NO BOOK is ever the work of one person alone. Behind each completed book are many helping hands. I am exceedingly grateful to the following people for their contributions:
The Ven. Sunyana Graef, who collaborated with me on the Karma and Rebirth sections. Without her assistance these important subjects would not be covered as completely as I now believe them to be.
The Ven. Mitra Bishop, who acted as my research assistant, typed the first draft of the manuscript, and data processed the whole text.
Geoff Lister, an experienced hospice evaluator, provided detailed information on the structure and functioning of hospices.
Tom Roberts, my longtime friend and senior student, oversaw many aspects of the book, from handling the contract to critiquing The Zen of Living and Dying.
Attorney Casey Frank, a good friend and longtime student, compiled the information on the issues of physician-assisted dying, on living wills, and on related topics.

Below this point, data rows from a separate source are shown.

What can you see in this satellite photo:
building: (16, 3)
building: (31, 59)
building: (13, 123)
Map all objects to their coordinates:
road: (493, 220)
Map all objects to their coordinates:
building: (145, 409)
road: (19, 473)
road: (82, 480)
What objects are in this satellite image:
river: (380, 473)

The Ven. Bodhin Kjolhede, abbot of the Rochester Zen Center, Dr. Peter Auhagen, Dr. Christina Auhagen and I had many discussions on death and dying which provided the building blocks for The Zen of Living and Dying.

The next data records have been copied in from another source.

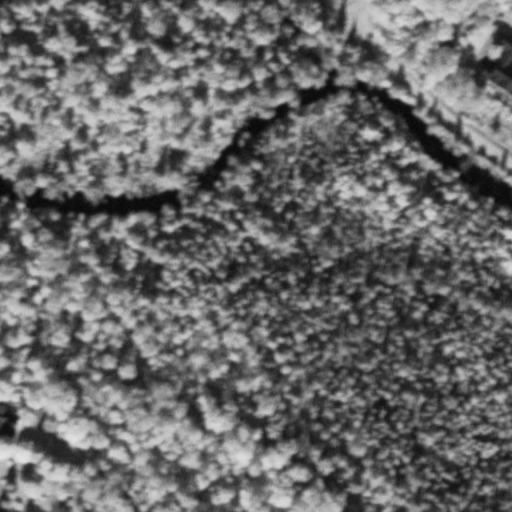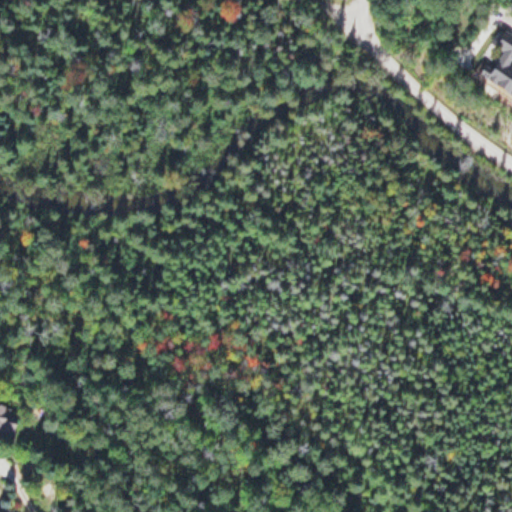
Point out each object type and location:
road: (368, 16)
building: (501, 65)
road: (417, 86)
river: (261, 129)
building: (6, 419)
road: (17, 486)
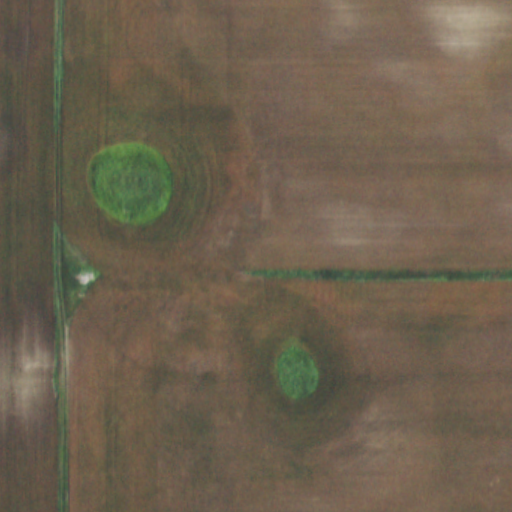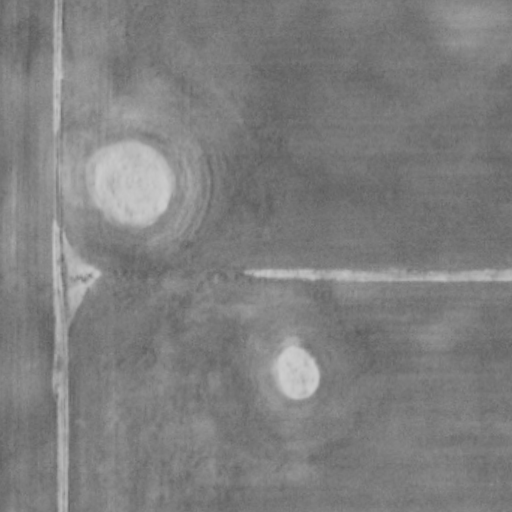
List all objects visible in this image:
road: (47, 256)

Chris Pulleyn, Ken Kraft, Dr. Mary Wolfe, and Rafe Martin read the manuscript of The Zen of Living and Dying and made many useful suggestions.
Doctors Leonard Wheeler, John Sheldon, Maike Otto, and Robert Goldman took time from very busy schedules to share with me their experiences with dying patients.

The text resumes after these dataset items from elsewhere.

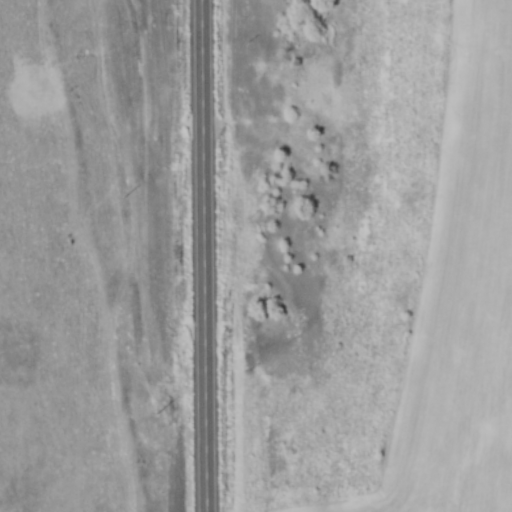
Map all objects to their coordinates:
road: (202, 255)
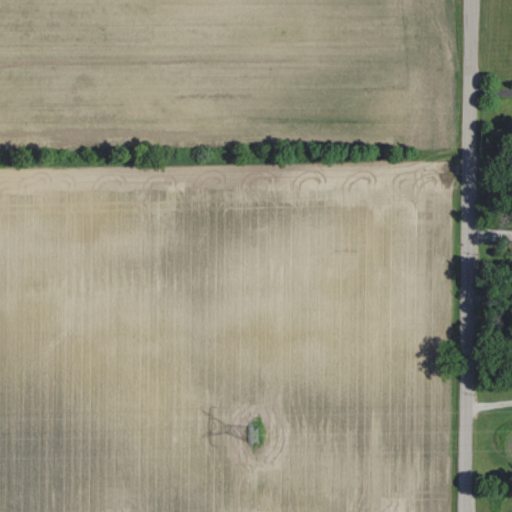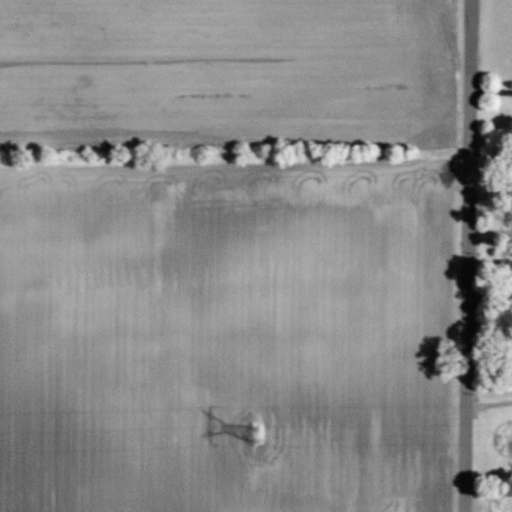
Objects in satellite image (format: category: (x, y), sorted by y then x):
road: (490, 89)
road: (467, 256)
road: (489, 294)
road: (489, 403)
power tower: (253, 435)
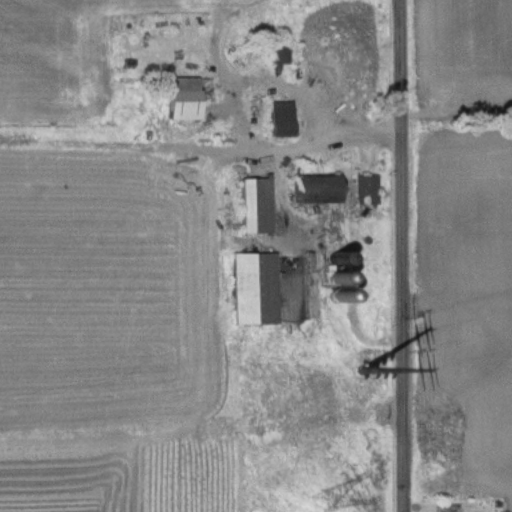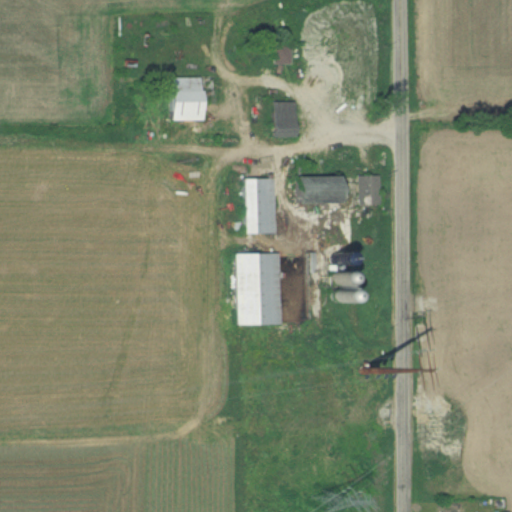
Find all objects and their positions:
building: (280, 53)
building: (328, 83)
building: (187, 97)
building: (281, 119)
building: (314, 188)
building: (366, 189)
building: (256, 205)
road: (403, 255)
building: (252, 295)
power tower: (361, 371)
power tower: (321, 499)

Nurses Penny Townsend Quill, Carolyn Jaffe, Nathan Hanks, and Jeffrey Estes graciously answered my numerous questions about terminally ill patients.
Thanks are due Greg Mello for his article on the life of Socrates.
Lastly, I am deeply indebted to Peter Turner, my editor at Shambhala, who did a superb job of editing the original edition of The Wheel of Life and Death for republication.
A NYONE RESEARCHING the literature on death and dying confronts a prodigious array of books and articles on these inescapable human experiences. In the past decade their number has ballooned to include controversial suicide manuals, accounts of near-death experiences, and articles on how to execute a living will. This vast literary output obviously feeds a deep human need: the need for answers to the perennial questions Where did I come from when I was born and where will I go when I die? What meaning has my life, my death?
To be human is to ask these questions. They reflect our greatest doubts, our deepest alienation from Self. Without answers that satisfy, there remains in the heart a gnawing angst that sours the sweetest of lifes experiences. For with the mass of humanity it is still an article of faith that death is the greatest of human misfortunes and that dying is the final and agonizing struggle against extinction. At the same time the incomprehensibility of death, its presumed finality, has awed and terrified men and women since the dawn of consciousness.